Merthyr-Cardiff trains increase

Arriva Trains Wales train
Arriva Trains Wales will run the service every half hour

A new half-hourly train service between Merthyr Tydfil and Cardiff which aims to get commuters out of their cars is to start.

Trains previously travelled to and from the Welsh capital to the valleys town once every hour.

The new service will run at 26 and 56 minutes past the hour from Cardiff and eight and 38 minutes past from Merthyr.

It comes after the assembly government invested £19m in new track and signalling along the busy route.

Work included improving stations at Abercynon in the Cynon Valley and at Merthyr Vale, while upgrading tracks and signalling.

A new park and ride facility at Abercynon is to follow the rail improvements.

It marks the first of a series of improvements that is set to be delivered to all key valley towns over the next five years
Mike Gallop, Network Rail

Minister for Economy and Transport, Ieuan Wyn Jones will board the 0656 BST train from Cardiff Central to launch the new service, arriving at Merthyr shortly after 0800 BST.

He said the launch was "another significant step" towards delivering a "system of sustainable transport fit for a 21st century Wales".

"Improving the quality and regularity of this important service will encourage many more commuters to use public transport," he said.

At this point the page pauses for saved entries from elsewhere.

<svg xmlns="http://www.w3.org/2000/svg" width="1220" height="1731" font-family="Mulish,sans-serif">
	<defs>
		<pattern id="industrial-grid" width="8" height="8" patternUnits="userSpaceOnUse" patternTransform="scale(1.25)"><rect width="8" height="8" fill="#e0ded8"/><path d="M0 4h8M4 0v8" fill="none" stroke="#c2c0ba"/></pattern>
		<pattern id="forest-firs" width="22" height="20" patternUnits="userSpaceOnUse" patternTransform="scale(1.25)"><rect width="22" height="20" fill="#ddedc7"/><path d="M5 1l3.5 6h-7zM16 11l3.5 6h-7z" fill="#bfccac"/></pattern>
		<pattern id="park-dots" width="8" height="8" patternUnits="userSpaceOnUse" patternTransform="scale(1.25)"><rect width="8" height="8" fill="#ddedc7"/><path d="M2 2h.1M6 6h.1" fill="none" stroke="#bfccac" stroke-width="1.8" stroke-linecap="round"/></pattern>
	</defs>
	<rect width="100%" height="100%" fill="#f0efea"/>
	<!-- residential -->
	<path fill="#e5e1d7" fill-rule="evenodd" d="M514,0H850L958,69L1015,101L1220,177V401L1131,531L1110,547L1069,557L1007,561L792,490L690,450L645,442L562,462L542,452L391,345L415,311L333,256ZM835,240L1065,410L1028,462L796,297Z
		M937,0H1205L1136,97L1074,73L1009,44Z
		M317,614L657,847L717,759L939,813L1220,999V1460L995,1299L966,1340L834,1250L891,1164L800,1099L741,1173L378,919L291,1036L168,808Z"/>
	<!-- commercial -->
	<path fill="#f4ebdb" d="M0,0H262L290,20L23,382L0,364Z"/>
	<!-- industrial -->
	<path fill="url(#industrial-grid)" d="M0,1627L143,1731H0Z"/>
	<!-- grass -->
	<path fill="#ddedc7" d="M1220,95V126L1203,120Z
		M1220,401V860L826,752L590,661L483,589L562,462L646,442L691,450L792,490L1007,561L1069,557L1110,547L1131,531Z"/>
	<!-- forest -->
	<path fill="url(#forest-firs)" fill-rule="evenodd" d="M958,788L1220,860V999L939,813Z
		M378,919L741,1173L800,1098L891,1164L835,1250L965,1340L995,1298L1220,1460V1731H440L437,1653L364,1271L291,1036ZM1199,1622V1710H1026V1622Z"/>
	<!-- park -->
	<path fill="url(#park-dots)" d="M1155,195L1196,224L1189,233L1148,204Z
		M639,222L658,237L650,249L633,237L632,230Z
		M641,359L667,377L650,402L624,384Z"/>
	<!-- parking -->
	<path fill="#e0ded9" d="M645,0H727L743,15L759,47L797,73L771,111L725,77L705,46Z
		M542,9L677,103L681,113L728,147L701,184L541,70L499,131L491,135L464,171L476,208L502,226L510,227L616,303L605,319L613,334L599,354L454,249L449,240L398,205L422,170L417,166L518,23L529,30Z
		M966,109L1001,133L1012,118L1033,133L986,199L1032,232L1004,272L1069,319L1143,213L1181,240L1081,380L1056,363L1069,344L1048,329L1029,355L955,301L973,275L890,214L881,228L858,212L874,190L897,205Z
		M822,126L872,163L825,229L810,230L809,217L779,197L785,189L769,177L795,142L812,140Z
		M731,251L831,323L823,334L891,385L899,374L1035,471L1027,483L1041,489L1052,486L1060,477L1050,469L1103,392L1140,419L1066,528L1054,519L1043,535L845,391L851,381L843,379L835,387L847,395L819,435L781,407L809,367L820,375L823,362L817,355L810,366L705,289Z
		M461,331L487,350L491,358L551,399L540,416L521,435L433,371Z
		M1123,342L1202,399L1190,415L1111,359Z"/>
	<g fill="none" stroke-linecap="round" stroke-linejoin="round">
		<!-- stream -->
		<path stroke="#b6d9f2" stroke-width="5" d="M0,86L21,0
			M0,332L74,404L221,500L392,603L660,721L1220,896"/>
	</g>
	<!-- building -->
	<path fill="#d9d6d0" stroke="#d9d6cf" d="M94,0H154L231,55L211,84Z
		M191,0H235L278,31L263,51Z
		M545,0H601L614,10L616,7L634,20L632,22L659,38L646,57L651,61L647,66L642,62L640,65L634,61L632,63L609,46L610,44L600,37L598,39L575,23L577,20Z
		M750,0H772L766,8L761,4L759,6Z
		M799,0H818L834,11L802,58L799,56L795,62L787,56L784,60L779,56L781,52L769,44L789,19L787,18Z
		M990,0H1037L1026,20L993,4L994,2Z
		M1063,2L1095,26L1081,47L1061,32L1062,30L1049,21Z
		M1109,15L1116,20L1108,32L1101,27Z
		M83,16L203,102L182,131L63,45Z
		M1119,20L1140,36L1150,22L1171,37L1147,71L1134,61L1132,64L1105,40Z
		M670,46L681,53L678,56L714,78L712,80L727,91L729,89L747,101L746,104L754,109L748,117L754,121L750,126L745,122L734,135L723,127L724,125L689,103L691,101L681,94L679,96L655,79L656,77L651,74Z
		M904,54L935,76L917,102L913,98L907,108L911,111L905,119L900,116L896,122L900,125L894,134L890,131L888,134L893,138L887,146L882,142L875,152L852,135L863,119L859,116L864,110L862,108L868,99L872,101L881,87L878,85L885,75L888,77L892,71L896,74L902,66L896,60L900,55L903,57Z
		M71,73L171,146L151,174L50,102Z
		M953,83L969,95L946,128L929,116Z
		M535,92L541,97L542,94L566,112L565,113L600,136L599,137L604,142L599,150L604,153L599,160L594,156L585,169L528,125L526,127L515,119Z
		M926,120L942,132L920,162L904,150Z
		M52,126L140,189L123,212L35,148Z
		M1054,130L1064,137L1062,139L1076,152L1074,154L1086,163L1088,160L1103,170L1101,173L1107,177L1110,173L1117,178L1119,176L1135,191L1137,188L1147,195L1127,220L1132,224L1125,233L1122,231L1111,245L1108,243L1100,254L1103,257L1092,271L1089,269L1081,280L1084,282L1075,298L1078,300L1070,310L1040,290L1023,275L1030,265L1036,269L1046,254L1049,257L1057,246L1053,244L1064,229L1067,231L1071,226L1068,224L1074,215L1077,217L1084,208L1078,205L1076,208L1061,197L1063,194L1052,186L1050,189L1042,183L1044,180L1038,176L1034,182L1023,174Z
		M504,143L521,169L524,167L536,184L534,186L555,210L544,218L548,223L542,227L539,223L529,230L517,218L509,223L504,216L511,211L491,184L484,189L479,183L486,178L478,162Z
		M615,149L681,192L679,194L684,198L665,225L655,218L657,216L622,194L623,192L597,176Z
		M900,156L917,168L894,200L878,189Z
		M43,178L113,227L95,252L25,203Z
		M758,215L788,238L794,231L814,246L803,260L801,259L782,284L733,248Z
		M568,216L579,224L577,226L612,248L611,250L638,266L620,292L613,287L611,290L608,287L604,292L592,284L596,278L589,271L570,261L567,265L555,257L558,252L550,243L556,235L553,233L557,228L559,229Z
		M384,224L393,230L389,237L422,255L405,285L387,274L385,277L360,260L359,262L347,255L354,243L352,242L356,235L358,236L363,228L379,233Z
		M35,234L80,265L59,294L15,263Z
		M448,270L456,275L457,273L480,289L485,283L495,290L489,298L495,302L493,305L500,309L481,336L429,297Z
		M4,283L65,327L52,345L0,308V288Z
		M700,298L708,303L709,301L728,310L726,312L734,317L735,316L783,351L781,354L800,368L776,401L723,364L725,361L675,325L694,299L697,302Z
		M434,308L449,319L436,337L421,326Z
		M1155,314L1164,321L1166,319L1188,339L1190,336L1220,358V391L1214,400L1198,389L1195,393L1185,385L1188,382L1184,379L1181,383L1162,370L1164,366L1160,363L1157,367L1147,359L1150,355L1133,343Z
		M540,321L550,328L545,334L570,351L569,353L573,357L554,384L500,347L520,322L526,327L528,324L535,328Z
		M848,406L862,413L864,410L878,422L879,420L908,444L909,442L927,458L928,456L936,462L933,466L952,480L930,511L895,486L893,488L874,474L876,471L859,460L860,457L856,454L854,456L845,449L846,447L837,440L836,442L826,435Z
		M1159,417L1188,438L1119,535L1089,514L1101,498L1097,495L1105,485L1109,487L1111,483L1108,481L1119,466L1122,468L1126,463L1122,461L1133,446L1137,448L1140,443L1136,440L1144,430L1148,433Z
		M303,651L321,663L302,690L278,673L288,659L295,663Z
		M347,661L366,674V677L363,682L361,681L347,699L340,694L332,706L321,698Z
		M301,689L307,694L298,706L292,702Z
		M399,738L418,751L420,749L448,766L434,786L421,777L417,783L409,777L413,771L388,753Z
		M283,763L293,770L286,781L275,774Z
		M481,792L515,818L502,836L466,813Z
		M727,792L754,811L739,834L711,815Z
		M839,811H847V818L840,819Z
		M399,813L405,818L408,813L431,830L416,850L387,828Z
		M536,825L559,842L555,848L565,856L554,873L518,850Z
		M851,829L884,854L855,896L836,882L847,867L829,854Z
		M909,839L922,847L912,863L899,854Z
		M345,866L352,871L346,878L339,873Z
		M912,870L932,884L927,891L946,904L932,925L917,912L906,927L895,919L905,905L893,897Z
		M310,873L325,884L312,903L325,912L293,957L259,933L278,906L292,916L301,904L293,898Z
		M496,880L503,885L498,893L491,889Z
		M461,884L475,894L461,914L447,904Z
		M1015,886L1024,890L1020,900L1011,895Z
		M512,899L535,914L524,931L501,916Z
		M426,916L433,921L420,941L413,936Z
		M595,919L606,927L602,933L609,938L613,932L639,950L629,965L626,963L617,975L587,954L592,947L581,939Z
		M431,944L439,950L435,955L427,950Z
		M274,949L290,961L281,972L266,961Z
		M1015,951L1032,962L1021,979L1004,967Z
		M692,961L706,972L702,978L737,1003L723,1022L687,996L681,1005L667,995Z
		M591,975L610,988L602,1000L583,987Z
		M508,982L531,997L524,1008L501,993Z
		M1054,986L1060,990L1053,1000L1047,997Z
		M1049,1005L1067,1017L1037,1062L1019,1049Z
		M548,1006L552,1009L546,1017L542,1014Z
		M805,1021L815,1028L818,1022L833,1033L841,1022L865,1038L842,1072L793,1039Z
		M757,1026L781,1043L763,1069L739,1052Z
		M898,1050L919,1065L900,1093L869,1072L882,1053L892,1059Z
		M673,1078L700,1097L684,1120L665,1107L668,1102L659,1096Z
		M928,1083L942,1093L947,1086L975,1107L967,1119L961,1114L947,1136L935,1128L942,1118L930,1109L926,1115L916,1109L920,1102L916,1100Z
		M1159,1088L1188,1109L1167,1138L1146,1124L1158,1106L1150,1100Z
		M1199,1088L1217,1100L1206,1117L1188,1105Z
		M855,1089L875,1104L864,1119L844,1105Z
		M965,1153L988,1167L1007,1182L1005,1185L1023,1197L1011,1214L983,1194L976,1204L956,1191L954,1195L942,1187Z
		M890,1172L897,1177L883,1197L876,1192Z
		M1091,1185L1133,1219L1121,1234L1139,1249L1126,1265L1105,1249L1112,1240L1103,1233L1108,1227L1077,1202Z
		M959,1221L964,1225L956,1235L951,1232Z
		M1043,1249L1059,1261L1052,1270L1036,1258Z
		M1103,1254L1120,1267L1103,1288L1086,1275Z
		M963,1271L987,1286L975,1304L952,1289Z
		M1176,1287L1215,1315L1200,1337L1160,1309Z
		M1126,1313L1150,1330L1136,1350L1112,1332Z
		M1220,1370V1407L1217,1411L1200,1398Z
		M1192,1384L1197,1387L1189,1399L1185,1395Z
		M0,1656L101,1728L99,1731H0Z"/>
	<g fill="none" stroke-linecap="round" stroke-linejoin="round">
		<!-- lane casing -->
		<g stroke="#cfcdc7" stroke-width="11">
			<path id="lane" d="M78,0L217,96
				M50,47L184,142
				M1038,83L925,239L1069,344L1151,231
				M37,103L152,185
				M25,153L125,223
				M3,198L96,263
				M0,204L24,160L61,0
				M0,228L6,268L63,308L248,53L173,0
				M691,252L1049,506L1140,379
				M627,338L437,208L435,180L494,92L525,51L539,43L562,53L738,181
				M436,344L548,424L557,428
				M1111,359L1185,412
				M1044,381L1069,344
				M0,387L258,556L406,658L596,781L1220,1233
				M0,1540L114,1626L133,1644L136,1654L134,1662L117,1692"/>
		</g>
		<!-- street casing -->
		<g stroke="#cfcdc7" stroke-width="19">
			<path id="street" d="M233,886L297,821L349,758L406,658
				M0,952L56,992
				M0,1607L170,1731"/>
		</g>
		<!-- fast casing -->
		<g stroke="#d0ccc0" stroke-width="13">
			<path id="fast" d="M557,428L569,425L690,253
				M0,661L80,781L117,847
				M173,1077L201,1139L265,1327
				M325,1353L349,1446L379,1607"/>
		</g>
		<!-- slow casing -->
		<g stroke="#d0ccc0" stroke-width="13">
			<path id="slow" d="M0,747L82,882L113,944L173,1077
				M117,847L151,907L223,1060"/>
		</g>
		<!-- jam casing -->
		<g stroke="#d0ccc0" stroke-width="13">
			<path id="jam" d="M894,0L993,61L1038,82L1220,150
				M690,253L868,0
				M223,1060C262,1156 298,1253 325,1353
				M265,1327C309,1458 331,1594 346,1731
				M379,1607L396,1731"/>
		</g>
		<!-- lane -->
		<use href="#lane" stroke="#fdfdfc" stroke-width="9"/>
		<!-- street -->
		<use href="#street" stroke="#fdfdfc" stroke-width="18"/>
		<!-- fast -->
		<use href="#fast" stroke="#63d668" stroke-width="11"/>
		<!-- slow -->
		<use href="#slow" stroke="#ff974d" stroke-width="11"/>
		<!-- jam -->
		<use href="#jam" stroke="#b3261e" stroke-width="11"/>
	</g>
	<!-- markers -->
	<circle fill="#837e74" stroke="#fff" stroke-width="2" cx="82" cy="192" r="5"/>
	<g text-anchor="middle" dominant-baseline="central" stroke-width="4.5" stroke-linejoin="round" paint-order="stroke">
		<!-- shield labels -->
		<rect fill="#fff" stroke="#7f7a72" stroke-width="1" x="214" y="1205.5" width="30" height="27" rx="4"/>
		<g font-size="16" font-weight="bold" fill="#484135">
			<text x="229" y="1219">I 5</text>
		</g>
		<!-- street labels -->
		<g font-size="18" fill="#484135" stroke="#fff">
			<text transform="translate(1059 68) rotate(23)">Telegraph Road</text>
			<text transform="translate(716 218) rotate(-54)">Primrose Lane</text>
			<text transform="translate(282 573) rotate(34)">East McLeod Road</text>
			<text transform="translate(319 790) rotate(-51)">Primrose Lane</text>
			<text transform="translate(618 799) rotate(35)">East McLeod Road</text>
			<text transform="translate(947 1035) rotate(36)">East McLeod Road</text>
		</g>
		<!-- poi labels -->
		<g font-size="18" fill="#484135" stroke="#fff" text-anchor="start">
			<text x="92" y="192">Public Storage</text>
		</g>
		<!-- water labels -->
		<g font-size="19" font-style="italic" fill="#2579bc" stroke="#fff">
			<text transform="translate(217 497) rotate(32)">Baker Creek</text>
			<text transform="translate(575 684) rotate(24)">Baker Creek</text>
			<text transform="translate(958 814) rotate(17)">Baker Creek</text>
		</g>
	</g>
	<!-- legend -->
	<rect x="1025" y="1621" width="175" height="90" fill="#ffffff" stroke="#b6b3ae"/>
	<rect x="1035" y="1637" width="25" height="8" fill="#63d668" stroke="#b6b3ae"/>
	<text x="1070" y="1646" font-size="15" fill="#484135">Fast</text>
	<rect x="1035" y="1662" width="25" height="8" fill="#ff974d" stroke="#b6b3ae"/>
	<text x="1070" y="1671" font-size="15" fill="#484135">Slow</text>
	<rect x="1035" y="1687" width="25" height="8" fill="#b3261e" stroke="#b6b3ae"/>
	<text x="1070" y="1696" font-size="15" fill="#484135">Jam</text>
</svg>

"Not only will this help reduce traffic on the roads, but also improve access to jobs, education and training opportunities."

'Regeneration'

Mike Bagshaw, commercial director Arriva Trains Wales, which will run the service, said: "From today we are able to offer our passengers a more flexible convenient service which will boost the local economy and future regeneration of Merthyr."

Mike Gallop, route enhancement manager for Network Rail said its engineers had invested more than 70,000 hours to design and build the infrastructure over the last two years.

He said more improvements were scheduled for other towns in the south Wales valleys.

"It marks the first of a series of improvements that is set to be delivered to all key valley towns over the next five years to bring more trains to meet the burgeoning passenger growth in south Wales," he added.